Like playing cowboy and riding the range
where the deer and the antelope play
and getting paid

Building buildings bigger than Lego
and getting paid

Maybe work is about being serious
but I seriously question that too

I mean, what can be more joyous and serious
than a child adding one last block to his tower
or me, as I write this poem, and look up
to see it is 1:25 in the morning

A MOBIUS TRIP

A MOBIUS TRIP

Always an emigrant, never an immigrant
one foot in each country for thirty years
more running from than running to
more neither nor than either or

Always abandoning in some way
family, friends and dependable plans
and any constancy demands

Half desperate, always in search
for new ones who will give enough
and not demand too much

I keep my Canadian in Canada
and am careful when I pack

I stow my Texas twang at the border
and pick it up on the way back

Flying from Calgary to Toronto, Eda asks
“How come you’ve started to talk in a drawl?”

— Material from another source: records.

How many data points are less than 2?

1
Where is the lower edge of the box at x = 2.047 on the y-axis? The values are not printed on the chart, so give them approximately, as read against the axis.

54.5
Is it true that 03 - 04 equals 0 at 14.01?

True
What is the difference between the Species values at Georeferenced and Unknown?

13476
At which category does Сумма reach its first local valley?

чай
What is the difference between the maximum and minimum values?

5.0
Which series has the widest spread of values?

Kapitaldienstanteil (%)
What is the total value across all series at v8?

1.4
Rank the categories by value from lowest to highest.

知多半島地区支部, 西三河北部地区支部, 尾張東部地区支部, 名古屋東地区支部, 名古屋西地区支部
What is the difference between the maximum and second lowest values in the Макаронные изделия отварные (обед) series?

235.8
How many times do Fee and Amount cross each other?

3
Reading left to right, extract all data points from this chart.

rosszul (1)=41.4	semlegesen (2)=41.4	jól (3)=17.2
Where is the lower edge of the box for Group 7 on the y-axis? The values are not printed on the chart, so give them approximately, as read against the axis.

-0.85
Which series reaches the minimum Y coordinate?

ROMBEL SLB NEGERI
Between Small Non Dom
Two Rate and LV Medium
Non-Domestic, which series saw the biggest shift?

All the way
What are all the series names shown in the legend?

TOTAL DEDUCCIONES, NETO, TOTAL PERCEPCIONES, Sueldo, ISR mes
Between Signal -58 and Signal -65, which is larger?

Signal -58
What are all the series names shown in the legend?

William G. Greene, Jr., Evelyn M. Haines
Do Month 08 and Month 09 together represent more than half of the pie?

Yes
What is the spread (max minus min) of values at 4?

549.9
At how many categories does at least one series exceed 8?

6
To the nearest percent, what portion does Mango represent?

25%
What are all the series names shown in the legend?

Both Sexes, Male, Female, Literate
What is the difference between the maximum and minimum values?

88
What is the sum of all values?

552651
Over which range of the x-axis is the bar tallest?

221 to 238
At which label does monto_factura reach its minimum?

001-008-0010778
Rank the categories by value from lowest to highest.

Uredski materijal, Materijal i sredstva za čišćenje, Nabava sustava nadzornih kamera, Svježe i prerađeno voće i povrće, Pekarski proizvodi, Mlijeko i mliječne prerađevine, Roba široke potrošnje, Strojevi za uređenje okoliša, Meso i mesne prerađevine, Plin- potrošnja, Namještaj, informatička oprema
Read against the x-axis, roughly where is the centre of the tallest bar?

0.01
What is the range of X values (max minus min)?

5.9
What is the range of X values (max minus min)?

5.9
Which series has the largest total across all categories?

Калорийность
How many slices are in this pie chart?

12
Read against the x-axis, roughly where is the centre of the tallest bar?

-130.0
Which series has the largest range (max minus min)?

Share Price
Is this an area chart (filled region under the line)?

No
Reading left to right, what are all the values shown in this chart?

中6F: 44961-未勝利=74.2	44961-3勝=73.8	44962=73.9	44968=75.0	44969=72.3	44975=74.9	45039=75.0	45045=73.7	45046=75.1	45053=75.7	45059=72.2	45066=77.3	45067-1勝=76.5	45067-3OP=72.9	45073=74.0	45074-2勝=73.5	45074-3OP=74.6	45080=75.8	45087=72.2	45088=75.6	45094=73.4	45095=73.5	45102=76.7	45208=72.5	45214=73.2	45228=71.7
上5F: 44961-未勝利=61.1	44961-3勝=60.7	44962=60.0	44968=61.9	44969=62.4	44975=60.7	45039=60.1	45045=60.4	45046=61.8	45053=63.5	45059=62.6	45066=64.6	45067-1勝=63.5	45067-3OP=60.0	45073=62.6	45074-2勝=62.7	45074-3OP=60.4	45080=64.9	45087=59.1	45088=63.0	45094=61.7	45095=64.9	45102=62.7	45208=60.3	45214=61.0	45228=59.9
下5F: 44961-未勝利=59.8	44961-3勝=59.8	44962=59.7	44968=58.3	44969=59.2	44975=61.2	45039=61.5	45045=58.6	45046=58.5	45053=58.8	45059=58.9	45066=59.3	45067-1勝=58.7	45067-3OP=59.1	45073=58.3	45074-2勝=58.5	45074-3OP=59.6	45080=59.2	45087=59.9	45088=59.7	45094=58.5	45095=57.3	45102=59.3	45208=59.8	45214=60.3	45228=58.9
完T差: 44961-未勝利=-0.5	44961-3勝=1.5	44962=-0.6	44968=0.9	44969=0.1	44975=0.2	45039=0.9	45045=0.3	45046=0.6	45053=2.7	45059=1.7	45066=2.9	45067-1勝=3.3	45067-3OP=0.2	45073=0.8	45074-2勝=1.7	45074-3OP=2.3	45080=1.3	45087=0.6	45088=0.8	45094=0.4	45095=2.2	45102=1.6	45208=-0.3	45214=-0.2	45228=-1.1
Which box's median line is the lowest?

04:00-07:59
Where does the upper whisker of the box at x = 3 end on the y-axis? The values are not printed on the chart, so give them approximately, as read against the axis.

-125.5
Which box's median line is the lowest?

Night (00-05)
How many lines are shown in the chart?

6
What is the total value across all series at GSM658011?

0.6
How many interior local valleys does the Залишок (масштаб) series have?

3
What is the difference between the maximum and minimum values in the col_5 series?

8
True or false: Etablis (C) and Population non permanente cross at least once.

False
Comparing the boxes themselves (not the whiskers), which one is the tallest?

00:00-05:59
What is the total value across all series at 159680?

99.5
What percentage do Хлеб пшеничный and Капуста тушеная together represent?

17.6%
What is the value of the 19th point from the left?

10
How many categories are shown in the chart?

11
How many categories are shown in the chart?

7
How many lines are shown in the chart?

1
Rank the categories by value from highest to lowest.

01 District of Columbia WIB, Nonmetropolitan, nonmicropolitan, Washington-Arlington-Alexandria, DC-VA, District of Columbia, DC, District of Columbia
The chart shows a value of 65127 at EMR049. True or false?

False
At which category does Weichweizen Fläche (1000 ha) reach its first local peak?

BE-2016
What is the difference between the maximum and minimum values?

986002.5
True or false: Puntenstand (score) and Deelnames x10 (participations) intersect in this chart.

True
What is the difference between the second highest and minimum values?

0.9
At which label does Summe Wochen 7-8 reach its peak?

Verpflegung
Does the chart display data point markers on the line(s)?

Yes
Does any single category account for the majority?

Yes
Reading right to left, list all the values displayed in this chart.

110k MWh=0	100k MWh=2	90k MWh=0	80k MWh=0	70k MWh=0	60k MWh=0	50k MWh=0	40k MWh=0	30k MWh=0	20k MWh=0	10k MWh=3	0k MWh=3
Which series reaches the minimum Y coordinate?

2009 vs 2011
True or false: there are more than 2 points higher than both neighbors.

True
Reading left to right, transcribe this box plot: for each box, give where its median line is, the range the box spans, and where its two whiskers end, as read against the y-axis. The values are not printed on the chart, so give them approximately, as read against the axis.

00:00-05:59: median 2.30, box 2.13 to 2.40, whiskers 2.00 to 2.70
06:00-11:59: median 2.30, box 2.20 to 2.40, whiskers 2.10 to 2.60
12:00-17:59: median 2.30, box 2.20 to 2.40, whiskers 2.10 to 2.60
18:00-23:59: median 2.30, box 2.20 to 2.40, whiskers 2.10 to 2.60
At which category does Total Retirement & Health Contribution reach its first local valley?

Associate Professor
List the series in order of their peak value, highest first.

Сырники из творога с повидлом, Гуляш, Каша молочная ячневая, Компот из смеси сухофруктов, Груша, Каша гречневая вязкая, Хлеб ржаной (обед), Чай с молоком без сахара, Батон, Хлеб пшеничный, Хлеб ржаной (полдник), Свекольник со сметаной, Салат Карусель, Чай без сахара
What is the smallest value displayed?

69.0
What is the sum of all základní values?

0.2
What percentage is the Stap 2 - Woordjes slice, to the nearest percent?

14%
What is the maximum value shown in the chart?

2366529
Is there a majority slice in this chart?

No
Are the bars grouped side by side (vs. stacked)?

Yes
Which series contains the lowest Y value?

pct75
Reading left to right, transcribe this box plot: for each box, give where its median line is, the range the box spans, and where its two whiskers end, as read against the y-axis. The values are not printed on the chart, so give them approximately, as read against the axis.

Just as the captain comes on the blower to say
“In order to avoid a big storm on our left
we are now flying over North Dakota”

Staircase – Faculty of Architecture at Warsaw University of Technology, Poland


The Möbius strip, also called the twisted cylinder, is a one-sided nonorientable surface obtained by cutting a closed band into a single strip, giving one of the two ends thus produced a half twist, and then reattaching the two ends.